Jales havia sido um homem normal. De família próspera, ele possuía uma revendedora de veículos. Bem sucedido, estava para se casar quando contraiu meningite e acabou meses internado em um hospital, muito doente. Eventualmente conseguiu se curar - o corpo ao menos, pois havia ficado completamente louco. A doença lhe causou uma série de paranóias e fobias. A família percebeu que ele já não podia mais tomar conta da loja de carros, sua noiva o abandonou e Jales foi morar em um terreno que pertencia a ele. Um terreno com um casebre no meio - provavelmente um resquício do que um dia havia sido uma fazenda inteira. Jales foi viver ali, sozinho, e construiu em torno de si a maior paranóia de sua vida.

### LISTA DE EXERCÍCIOS
(a) Transcreva do trecho sobre Jales tudo o que vai de "Jales havia sido" até "de sua vida.".
(b) Responda com base no trecho sobre Jales:
(i) Que tipo de negócio Jales tinha?
(ii) Que doença ele contraiu?
(iii) O que havia no meio do terreno onde ele foi morar?
(c) Segundo o trecho sobre Jales, de onde vieram as paranoias e fobias que ele passou a ter? Explique em até três frases.
Os registros não têm nenhuma relação com o trecho sobre Jales.

Registros extraídos:
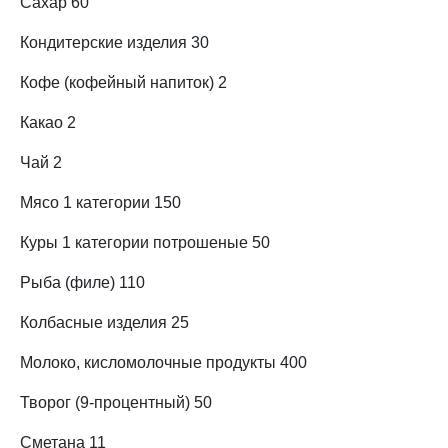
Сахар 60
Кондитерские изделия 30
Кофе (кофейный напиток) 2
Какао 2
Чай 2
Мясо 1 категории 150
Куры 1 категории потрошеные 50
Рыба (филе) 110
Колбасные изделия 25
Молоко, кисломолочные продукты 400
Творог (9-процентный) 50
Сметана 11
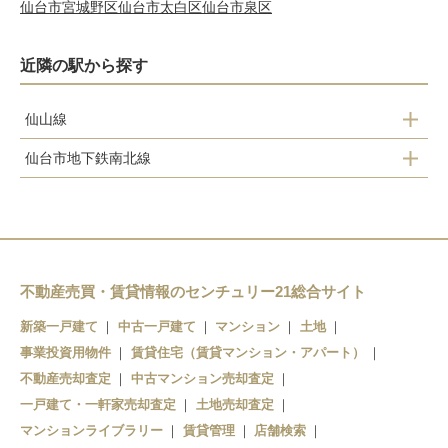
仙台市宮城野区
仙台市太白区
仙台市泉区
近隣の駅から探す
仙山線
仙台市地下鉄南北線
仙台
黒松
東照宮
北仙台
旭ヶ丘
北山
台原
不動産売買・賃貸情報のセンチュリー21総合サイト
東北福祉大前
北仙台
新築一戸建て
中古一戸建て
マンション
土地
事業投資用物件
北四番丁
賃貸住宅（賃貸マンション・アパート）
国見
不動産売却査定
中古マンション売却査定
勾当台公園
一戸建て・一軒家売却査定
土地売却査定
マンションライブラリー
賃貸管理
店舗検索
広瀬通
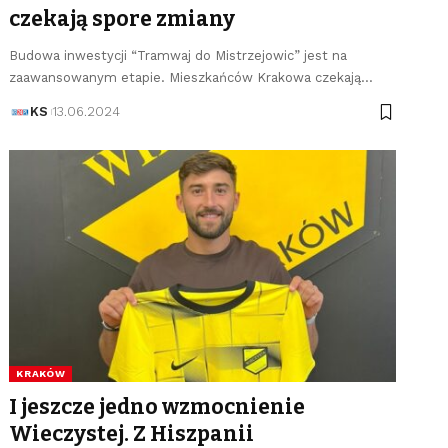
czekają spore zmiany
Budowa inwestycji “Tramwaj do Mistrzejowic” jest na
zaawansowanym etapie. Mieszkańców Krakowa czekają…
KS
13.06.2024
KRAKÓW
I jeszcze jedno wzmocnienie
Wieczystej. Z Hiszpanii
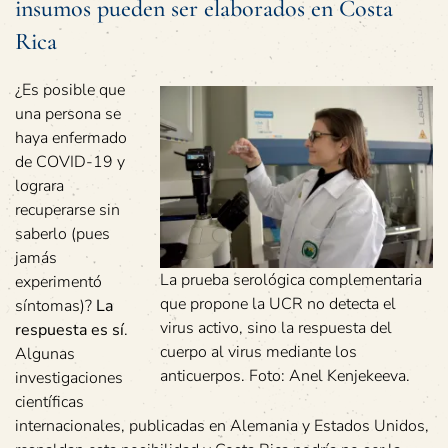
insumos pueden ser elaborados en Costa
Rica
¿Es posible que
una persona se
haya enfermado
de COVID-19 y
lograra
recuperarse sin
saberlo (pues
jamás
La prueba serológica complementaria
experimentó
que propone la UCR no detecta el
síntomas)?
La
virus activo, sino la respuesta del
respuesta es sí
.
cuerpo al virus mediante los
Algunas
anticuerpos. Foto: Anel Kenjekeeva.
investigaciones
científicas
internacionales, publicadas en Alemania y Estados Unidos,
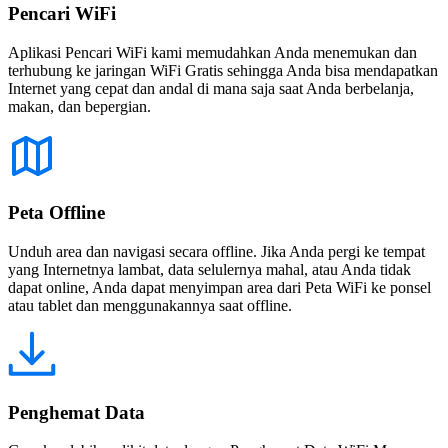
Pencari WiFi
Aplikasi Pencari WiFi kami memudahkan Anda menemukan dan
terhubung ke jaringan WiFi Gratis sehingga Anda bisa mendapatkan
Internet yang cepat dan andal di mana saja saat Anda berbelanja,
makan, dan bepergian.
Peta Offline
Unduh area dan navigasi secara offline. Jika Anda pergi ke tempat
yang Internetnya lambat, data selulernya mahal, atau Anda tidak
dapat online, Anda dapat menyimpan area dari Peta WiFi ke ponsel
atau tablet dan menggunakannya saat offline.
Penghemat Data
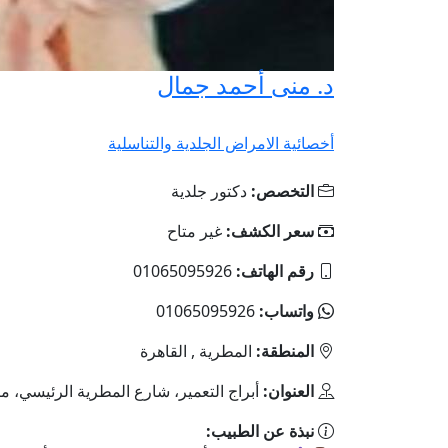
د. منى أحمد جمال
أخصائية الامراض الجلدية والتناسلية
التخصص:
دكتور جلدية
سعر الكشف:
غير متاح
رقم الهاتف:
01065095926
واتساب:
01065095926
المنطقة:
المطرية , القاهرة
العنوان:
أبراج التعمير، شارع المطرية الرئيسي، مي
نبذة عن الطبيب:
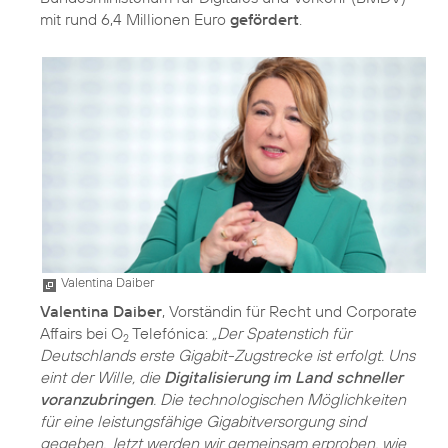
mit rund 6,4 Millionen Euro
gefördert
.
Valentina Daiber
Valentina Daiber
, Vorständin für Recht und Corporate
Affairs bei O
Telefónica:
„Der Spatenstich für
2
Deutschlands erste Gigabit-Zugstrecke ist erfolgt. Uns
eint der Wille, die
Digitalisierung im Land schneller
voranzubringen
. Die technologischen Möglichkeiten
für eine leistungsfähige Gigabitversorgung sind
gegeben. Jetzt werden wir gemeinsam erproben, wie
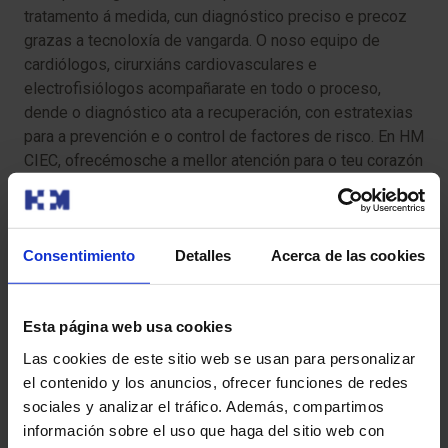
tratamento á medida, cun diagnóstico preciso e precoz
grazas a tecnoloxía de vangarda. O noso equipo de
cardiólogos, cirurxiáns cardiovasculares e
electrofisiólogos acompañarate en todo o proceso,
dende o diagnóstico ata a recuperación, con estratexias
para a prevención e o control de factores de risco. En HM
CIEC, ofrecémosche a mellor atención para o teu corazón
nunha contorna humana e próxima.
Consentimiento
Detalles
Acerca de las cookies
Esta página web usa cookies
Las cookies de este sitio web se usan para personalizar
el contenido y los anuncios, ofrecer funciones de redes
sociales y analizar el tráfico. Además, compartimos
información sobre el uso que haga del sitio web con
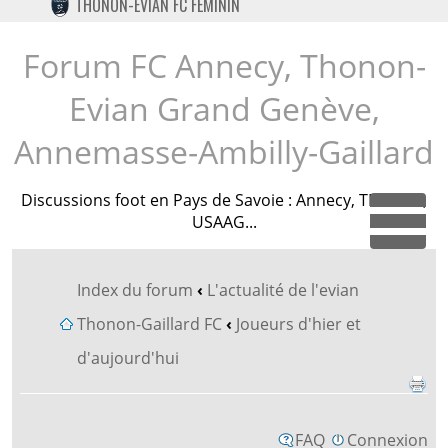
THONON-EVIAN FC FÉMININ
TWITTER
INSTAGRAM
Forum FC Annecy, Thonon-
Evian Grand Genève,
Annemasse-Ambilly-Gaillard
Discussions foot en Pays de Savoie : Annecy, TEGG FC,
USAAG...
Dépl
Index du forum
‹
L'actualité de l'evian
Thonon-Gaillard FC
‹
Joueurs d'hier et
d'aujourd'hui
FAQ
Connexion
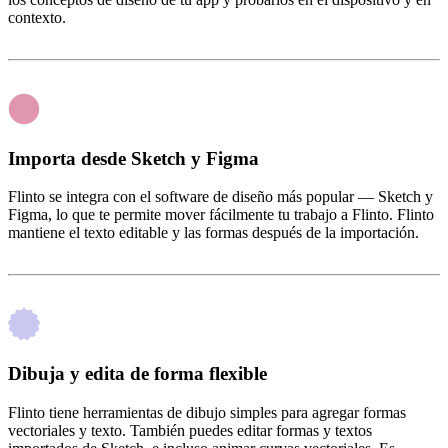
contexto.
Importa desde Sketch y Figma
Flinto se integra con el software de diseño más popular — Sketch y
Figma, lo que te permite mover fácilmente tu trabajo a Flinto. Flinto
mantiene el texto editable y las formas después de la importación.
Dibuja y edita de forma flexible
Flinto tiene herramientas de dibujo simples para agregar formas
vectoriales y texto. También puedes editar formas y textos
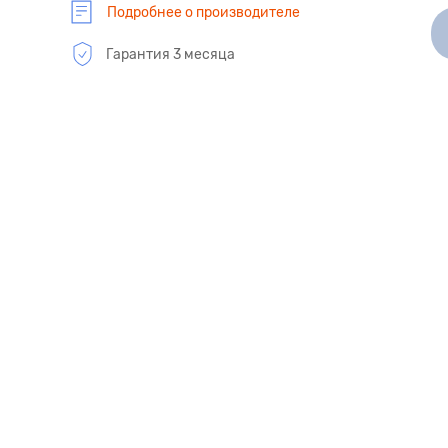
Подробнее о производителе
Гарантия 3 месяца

### RESPOSTAS
(a)
Jales havia sido um homem normal. De família próspera, ele possuía uma revendedora de veículos. Bem sucedido, estava para se casar quando contraiu meningite e acabou meses internado em um hospital, muito doente. Eventualmente conseguiu se curar - o corpo ao menos, pois havia ficado completamente louco. A doença lhe causou uma série de paranóias e fobias. A família percebeu que ele já não podia mais tomar conta da loja de carros, sua noiva o abandonou e Jales foi morar em um terreno que pertencia a ele. Um terreno com um casebre no meio - provavelmente um resquício do que um dia havia sido uma fazenda inteira. Jales foi viver ali, sozinho, e construiu em torno de si a maior paranóia de sua vida.

(b)
(i) Uma revendedora de veículos.
(ii) Meningite.
(iii) Um casebre.

(c) Vieram da meningite que Jales contraiu, que o deixou meses internado. O corpo se curou, mas ele ficou completamente louco, e a doença lhe causou uma série de paranoias e fobias.